§ **Task to complete**: Your answer should consist of each line from the data below that contains "click".
.....
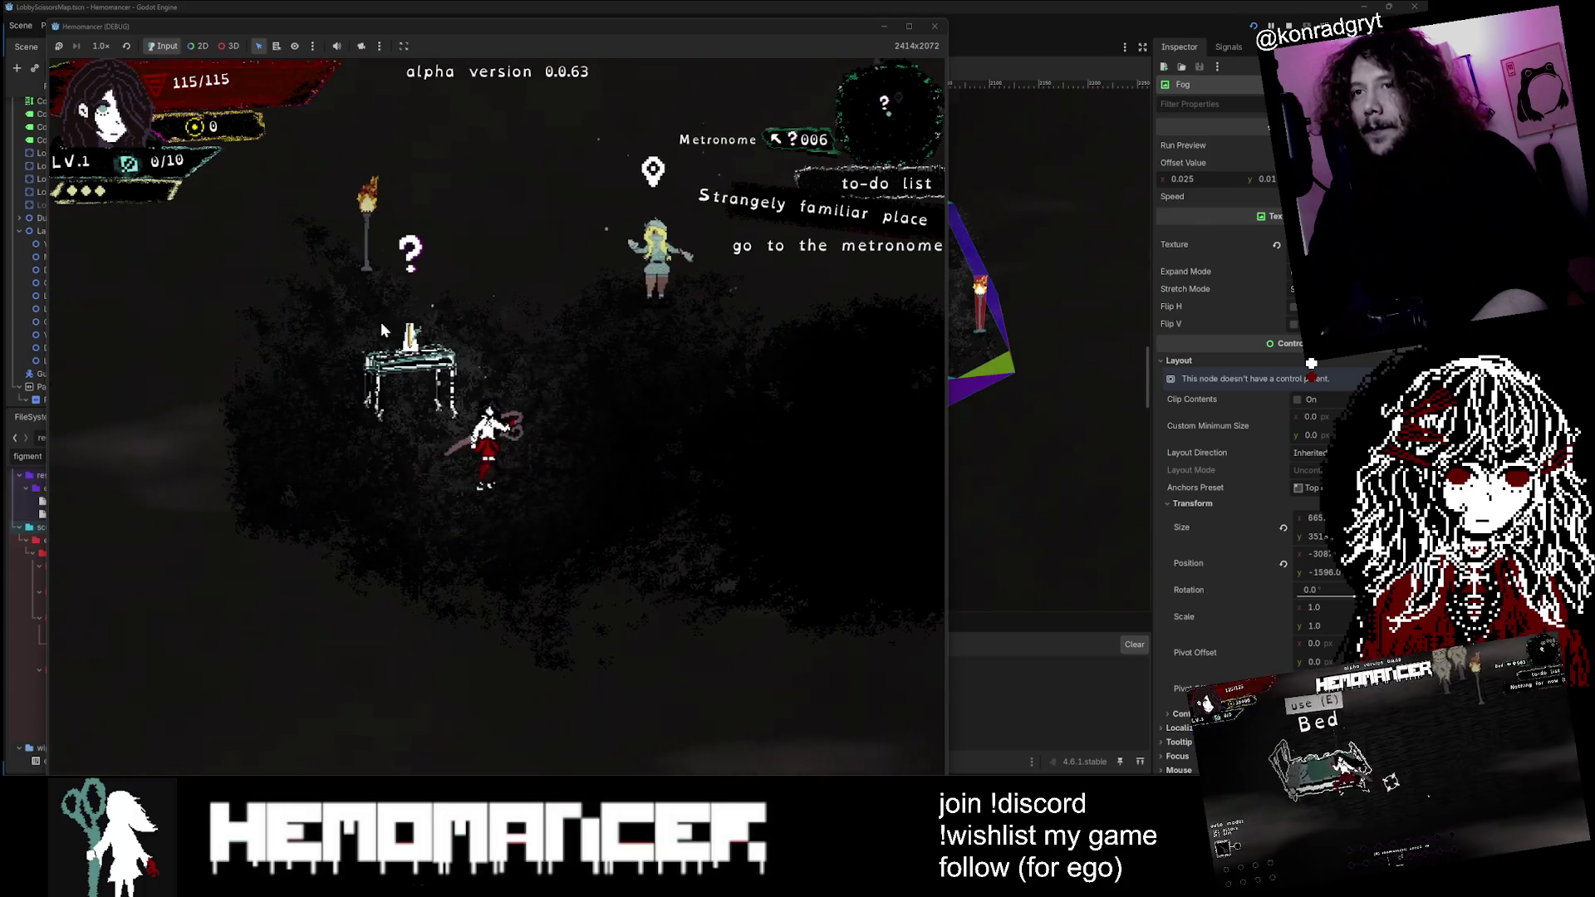
click(927, 29)
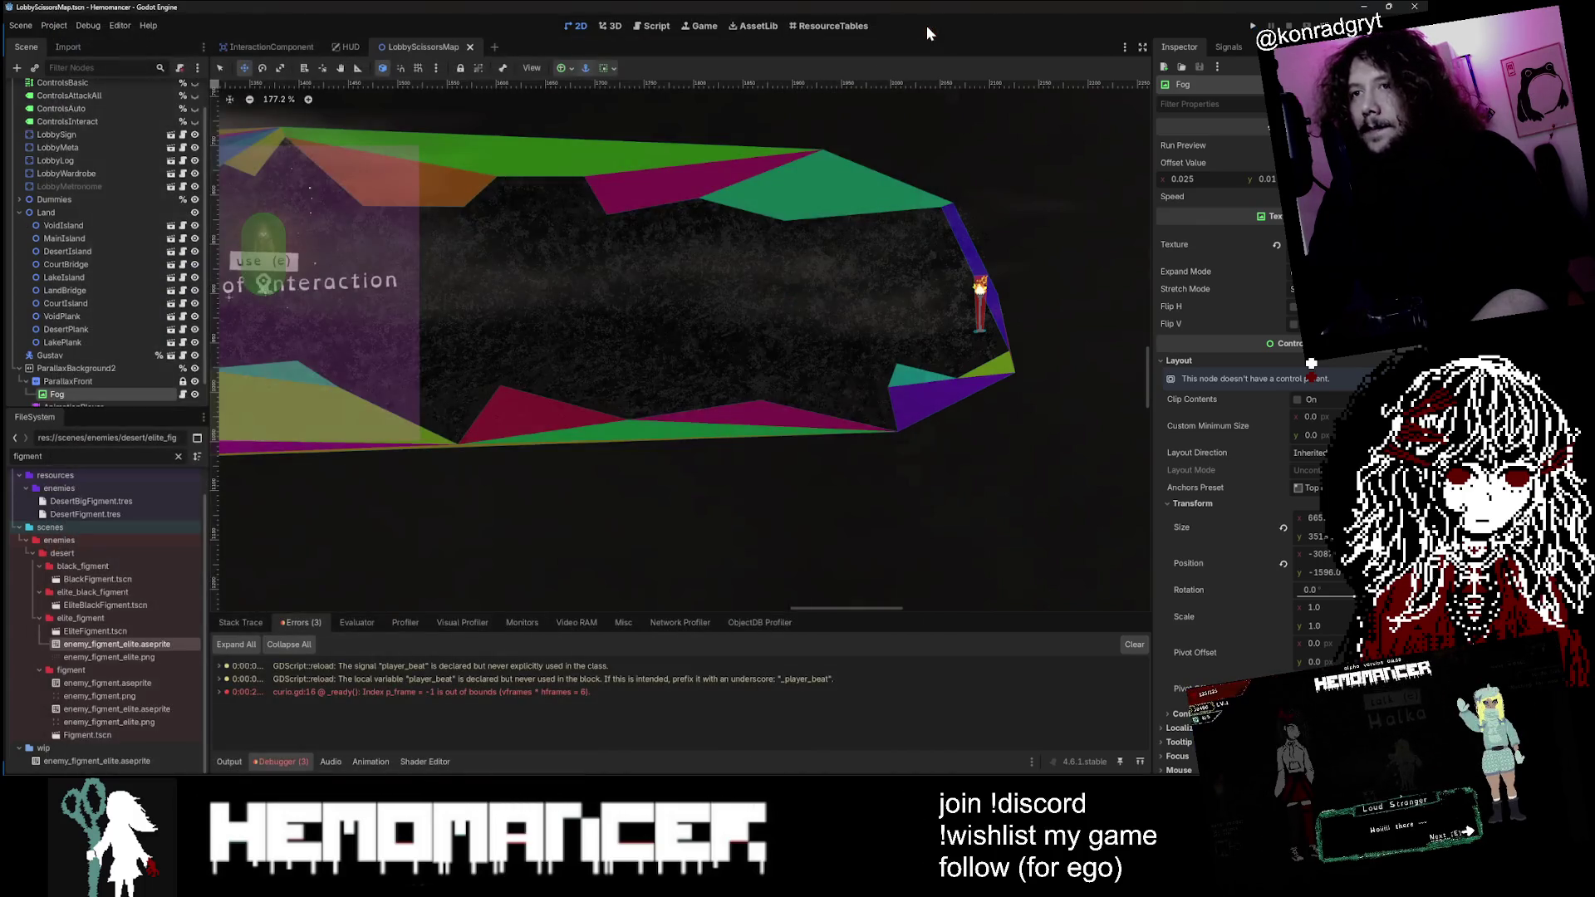
Step: Open lobby_map.gd and inspect the curr_step >= 5 check, then jump to the top
scroll(137, 297, up, 3)
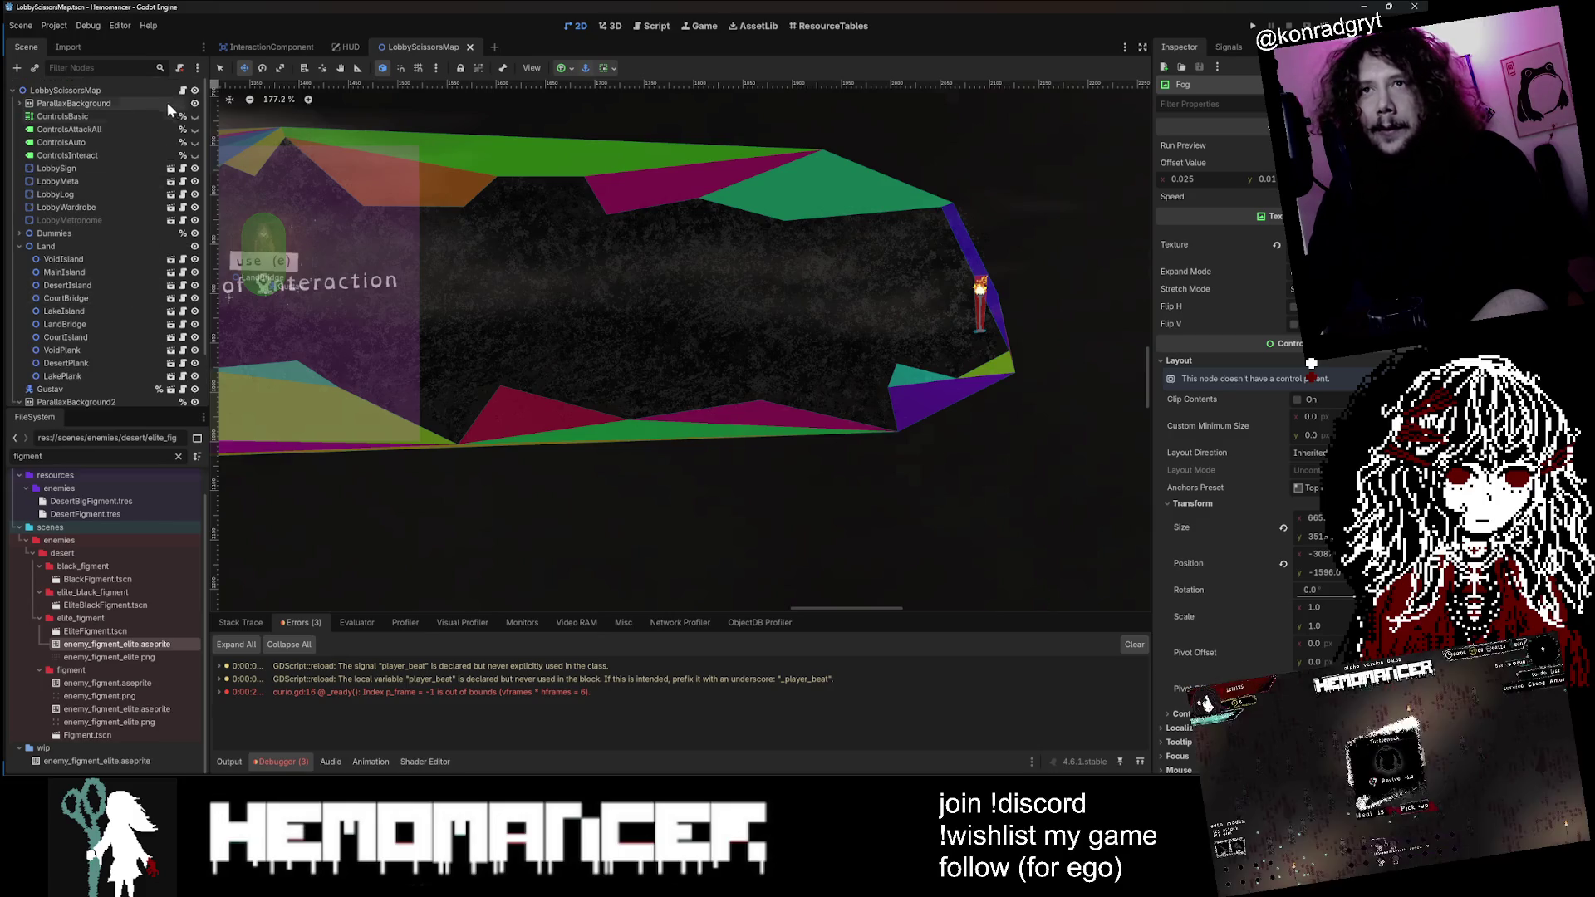
click(182, 89)
click(541, 201)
.....
§ **Written response**:
click(927, 29)
click(182, 89)
click(541, 201)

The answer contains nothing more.